The 2025 VCE English Exam Report made a clear point about evidence: it was not enough for students to show that they knew the text.

Evidence had to support the response to the task.

This mattered across the whole exam. In Section A, quotations, scenes, characters, structural features and authorial choices needed to substantiate a topic-specific reading. In Section B, stimulus material needed to be meaningfully transformed into a created text. In Section C, examples from the persuasive material needed to be analysed in relation to argument, audience and purpose.

In each section, evidence was not decorative.

It had work to do.

What does this quotation reveal about the author’s values?
How does this scene develop the topic’s idea?
Why does this image support the argument?
How does this stimulus shape the created text?
What does this word choice do to the audience’s response?

These questions separated strong evidence use from simple inclusion.

Evidence had to relate to the topic

The report made clear that the expected qualities were always applied in relation to the task.

This is especially important in Section A.

A student could use a quotation accurately, write fluently about it, and still not score highly if the evidence did not pertain to the chosen topic. Evidence that proves general knowledge of the text is not the same as evidence that advances the essay’s reading.

For example, if the topic asks whether truth leads to happiness in Twelfth Night, evidence about disguise is useful only if it helps explain truth, illusion, revelation or happiness. If the topic asks whether lasting change requires more than individual effort in Rainbow’s End, evidence about aspiration is useful only if it is connected to the limits of individual agency and the need for wider social or collective change.
###
__Work to complete__:
1. According to the excerpt on evidence in the 2025 VCE English exam, what had to happen to stimulus material in Section B?
2. Do these statements agree with the excerpt on evidence in the 2025 VCE English exam? Answer yes or no for each, quoting the words of the excerpt that decide it.
(a) In Section C, examples from the persuasive material had to be analyzed in relation to argument, audience and purpose.
(b) The report held that showing knowledge of the text was enough.
(c) Relating evidence to the topic is described as especially important in Section B.
3. Carry on the excerpt on evidence in the 2025 VCE English exam, starting after its final sentence.
The listing that comes after this excerpt isn't needed for anything here.
###
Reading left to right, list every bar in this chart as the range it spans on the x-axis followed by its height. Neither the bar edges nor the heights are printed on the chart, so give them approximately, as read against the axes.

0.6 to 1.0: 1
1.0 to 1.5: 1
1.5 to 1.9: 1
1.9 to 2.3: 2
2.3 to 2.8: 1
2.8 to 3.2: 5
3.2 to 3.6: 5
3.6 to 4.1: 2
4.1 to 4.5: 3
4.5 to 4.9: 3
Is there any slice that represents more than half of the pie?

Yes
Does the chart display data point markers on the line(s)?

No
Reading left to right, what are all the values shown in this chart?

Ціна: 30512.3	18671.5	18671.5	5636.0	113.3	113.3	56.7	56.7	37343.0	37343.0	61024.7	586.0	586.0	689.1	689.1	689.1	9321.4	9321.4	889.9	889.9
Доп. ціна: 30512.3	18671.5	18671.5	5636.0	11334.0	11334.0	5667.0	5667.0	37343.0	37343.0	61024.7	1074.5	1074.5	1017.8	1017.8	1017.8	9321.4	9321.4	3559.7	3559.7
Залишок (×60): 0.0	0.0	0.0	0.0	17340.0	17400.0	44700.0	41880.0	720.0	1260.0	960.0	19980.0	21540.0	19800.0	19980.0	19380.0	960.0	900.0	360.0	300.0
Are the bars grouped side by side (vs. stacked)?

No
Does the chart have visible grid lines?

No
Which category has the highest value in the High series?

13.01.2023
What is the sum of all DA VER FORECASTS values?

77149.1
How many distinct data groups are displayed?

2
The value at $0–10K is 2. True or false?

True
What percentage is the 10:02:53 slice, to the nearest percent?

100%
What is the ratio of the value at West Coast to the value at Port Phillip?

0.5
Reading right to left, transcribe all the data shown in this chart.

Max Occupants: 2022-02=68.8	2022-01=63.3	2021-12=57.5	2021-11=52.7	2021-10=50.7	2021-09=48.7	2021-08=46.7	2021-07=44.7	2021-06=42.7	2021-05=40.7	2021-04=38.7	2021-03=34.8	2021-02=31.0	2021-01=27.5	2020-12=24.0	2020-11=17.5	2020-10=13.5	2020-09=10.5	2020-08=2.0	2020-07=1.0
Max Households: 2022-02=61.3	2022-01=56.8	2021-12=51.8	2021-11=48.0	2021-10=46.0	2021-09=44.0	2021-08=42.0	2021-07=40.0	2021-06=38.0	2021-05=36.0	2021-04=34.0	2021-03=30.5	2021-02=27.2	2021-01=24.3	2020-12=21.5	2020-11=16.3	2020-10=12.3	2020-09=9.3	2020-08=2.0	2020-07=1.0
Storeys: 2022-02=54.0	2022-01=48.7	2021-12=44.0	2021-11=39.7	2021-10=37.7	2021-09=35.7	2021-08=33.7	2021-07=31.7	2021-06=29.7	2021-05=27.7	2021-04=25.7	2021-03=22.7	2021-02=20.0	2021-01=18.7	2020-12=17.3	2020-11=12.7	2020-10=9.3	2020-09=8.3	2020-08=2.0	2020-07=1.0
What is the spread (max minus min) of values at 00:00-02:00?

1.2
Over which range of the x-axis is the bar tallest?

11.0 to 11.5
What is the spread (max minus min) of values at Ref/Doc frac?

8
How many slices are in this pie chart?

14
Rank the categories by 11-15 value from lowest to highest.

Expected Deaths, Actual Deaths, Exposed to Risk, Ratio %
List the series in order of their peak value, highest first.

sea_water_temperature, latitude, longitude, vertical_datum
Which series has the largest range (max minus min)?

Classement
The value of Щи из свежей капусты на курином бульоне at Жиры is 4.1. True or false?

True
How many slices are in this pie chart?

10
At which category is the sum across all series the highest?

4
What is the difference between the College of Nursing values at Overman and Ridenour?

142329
###
__Numbered answers__:
1. It needed to be meaningfully transformed into a created text.

2.
(a) Yes: "In Section C, examples from the persuasive material needed to be analysed in relation to argument, audience and purpose."
(b) No: "it was not enough for students to show that they knew the text."
(c) No: "This is especially important in Section A."

3.
This is why evidence selection begins with topic interpretation.

Students should not ask, “What quotations do I know?”

They should ask, “What evidence helps me answer this topic?”

Quotations were not self-explanatory

One of the most common problems in VCE English is quotation dropping.

A student includes a quotation, then assumes its significance is obvious. The assessor is left to make the connection.

High-scoring responses did not do this.

They explained the evidence.

For example, the topic quotation “I am no bird; and no net ensnares me …” in Jane Eyre points towards freedom, agency and refusal of confinement. But a student still needs to explain how Brontë uses Jane’s metaphor to resist social, romantic and gendered forms of enclosure.

The quotation does not analyse itself.

A strong sentence might write:

Jane’s insistence that she is “no bird” and that “no net ensnares” her rejects the imagery of captivity, allowing Brontë to frame personal freedom as both emotional self-assertion and moral independence.

That sentence uses the quotation as evidence and interpretation.

The quotation is woven into the argument.

Evidence could include form and structure

The report praised high-scoring responses that used a range of evidence, including linguistic elements, characters, structure, plot, allusion and the interplay between these elements.

This is a major lesson.

Evidence in English is not limited to quotations.

For a novel, evidence may include narration, focalisation, structure, motifs, recurring imagery, endings, shifts in tone or contrasts between characters.

For a play, evidence may include dramatic irony, staging, dialogue, soliloquy, dramatic structure, exits and entrances, or the use of revelation.

For a film, evidence may include mise-en-scène, lighting, framing, sound, editing, camera angle, performance, voice-over and genre conventions.

For poetry, evidence may include imagery, rhythm, lineation, syntax, repetition, metaphor, address, sound patterning and shifts in perspective.

High-scoring students use the kind of evidence that suits the text.

They do not treat every text as a source of quotations only.

Evidence needed to support a reading, not a recount

The report distinguished stronger responses by their capacity to create a reading of the text’s ideas and values.

This affects evidence use.

In a weaker response, evidence often becomes recount. The student describes what happens in the text and attaches a broad idea to it.

In a stronger response, evidence is used to explain how the author constructs meaning.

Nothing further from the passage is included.